Yapacaklarınız:
A. Evliliğin ilk yılları üzerine metne göre boşanmalar en çok evliliğin hangi yılları dolaylarında görülür?
B. Evliliğin ilk yılları üzerine metni, bittiği cümlenin ardından devam ettirin.

Alıntı Metin:
- - - -

Evliliğin ilk yılları oldukça zorlu yıllardır ve bu konularda başarısızlıklar olduğu takdirde boşanmalar olmaya başlar. Özellikle boşanmalar evliliğin ikinci ve dördüncü yılları dolaylarında fazladır. Yaşam koşulları, maddi durumlar, genel uyumsuzluk anne ve babanın müdahalesi gibi durumlar evliliğin yine ilk yılların da karşılaşılan sorunlardır.

Koller ilk yıllarındaki boşanmanın büyük ölçüde, eşlerin evlilikten gerçek olmayan beklentileri sonucu ortaya çıktığını belirtir.

Birdwilsell ise sorunun, çiftlerden cok toplumdan kaynaklandığını söyler.

Ayrıca ilk yıllarda cinsel ilişki sıklığı yüksektir. Kinsey verilerine göre cinsel ilişki sıklığının yaşla beraber düştüğünü gösterir. Yaşa bağlı bu düşüş daha çok erkek örüntüsünü yansıtır. Kadınlarda ise yaşla beraber olan bu düşüş oldukça azdır. Kadınlarda 31-35, erkeklerde ise 21-30 yaşlarında cinsel ilişkinin en sık olduğu zamanlardır.

- - - -

Verilen Bilgiler:
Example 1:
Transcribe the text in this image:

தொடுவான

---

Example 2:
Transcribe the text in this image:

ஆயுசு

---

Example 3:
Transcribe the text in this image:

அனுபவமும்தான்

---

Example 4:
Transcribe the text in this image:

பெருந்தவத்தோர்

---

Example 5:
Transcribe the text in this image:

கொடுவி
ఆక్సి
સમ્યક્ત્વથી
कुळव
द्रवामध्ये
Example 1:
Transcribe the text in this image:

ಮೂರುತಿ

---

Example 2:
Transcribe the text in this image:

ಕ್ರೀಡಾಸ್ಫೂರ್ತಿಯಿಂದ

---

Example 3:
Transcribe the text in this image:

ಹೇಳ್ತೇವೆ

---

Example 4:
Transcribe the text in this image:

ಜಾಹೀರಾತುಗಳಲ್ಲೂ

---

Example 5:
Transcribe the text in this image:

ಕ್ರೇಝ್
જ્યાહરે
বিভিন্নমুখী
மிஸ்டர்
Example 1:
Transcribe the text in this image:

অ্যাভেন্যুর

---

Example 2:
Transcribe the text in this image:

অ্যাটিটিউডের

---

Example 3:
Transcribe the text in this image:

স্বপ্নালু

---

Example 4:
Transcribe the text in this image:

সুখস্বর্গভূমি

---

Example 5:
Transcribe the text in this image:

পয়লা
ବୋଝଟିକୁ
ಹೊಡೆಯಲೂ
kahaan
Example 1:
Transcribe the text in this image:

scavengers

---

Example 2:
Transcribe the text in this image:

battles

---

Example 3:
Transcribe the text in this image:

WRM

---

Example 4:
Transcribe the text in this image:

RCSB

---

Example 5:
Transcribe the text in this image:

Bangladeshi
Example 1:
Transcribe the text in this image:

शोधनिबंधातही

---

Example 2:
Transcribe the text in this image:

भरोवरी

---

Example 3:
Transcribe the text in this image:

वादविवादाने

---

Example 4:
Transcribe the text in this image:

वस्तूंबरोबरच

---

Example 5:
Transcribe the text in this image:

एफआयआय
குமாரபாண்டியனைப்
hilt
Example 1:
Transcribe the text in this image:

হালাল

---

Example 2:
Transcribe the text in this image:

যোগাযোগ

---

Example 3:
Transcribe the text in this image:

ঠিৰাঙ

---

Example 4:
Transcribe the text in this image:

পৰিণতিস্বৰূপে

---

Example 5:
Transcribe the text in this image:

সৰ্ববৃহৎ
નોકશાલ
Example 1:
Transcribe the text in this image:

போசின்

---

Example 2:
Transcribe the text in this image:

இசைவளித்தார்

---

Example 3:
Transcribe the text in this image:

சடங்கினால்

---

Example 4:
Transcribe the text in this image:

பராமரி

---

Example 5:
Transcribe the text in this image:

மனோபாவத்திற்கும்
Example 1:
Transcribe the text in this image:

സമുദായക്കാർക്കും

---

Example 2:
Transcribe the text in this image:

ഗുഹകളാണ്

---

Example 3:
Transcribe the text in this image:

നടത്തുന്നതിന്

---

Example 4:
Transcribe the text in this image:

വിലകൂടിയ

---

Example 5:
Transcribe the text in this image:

- - - -

Alıştırma Yanıtları:
A. Evliliğin ikinci ve dördüncü yılları dolaylarında.

B.
2-) Yeni anababalar: Bu dönem gebelik ve ilk çocuğun doğumuyla başlar ve eşlerin anne ve babalığa doğru rol geçişi söz konusudur. Buraya kadar eşler ilişkilerini oluşturmuştur. Fakat aileye üçüncü bir kişi olan bebeğin katılması eski dengeyi bozabilir. Buda kızgınlık ve kıskançlığa neden olabilir.

Le Mosters evliliğin bu dönemini incelemiş ailenin %83 ünde ilk çocuğun doğumu ile beraber bunalım yaşadıklarını belirtmiştir. Fakat bunun nedenini kişilik uyumsuzluğu, kötü evlilik gibi nedenler değil de henüz anne-baba olma yolunda eşlerin yeterli bir hazırlığa sahip olmamalarıdır.

Anne- baba bu uyumsuzlukların nedenleri Knox ‘ a göre; gebeliğe karşı olumsuz tutumları, rol değişimlerini kabul edilmemek, anne- babalığa ilişkin yetersiz duygular ve bebek ile ilgili deneyim eksikliğidir.

3-) Okul öncesi aile: ailedeki çocuk 3 ila 6 yaşları arasındadır. Anne-baba birbiriyle olan ilişkileri sürdürürken, aile için bir yer bulmak, maddi olanak sağlamak ve çocuklarını yetiştirmek konusunda arayış içerisine girerler. Toplumsallaşma süreci içerisinde anne-babalar çocuklarına toplumun kurallarını ve değerlerini öğretirken aynı zamanda çocukları tarafından da toplumsallaştırılırlar. Çocukların yetişmesi konusunda anne-babalar çocukla etkileşim içerisinde büyürler.

4-) Okul çağı ailesi: Bu dönem, ailenin en büyük çocuğunun okula gitmesi ile başlar. Bu dönemde çalışan anne tekrar işe döner.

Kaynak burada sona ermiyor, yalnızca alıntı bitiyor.